Step 2: Maintain this stance for five seconds while kicking. Note that neither arm provides any forward motion in this posture, on your side, with one arm extended and the other at its greatest point in recovery.
Step 3: Finish your recovery with your arm over the water by striking through with your extended arm. Locate the exact floating point on the opposite side. Your lower arm should be extended, while your upper arm should form a shark fin. Hold for another five seconds while kicking.
Step 4: Repeat the process on the other side. Proceed to the pool’s far end, holding the same position with your arms on either side for five seconds before switching. Observe how your hips flip sides as you adjust arm positions. It’s also worth noting that each transfer accelerates from start to finish.
Step 5: Repeat the length, but hold for only three seconds before switching sides. Experience the start and end of each switch. The motion begins slowly and quickly accelerates from side to side, similar to the extremes of a pendulum’s swing.
Step 6: Repeat the duration, but only hold for one second before switching sides. With each switch, feel the pendulum swing and gain speed. You’ll see that even though one arm is reaching and the other pulls you out of the water, you’re still moving ahead.
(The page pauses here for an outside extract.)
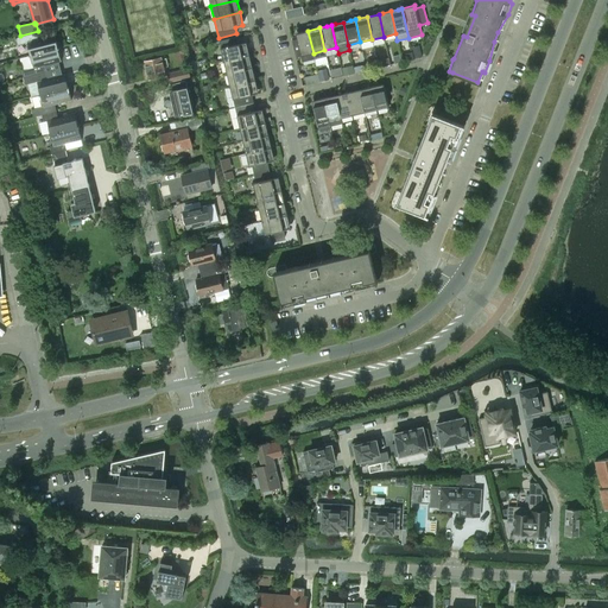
[(296,33),(296,37),(297,39),(301,56),(314,54),(308,31),(296,33)]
Step 7: Keep practicing, noticing the pendulum effect with each stroke. Concentrate on leveraging your hips to provide power to your arm position changes. Feel your stroke cover more ground with less effort.
Problem: The issue is that I can’t keep my elbow in a shark fin.
Modification: Make sure your opposing shoulder is at its lowest position in the water, allowing you to aim your recovering elbow toward the sky. Relax your hand and suspend it from your upper elbow.
Problem: The issue is that my hips do not add power.
Modification: Your hips are most likely floating flat. Begin in a side floating position, with your shoulder and hip on the recovered side elevated. Make sure to reach the side floating position with your shoulders and hips each time you switch.
Problem: When I turn sides, my kick comes to a halt.
Modification: Keeping a continuous kick is key in this practice and the entire stroke. Blank spaces might disrupt the pendulum effect. Instead, use your kick to activate the switch.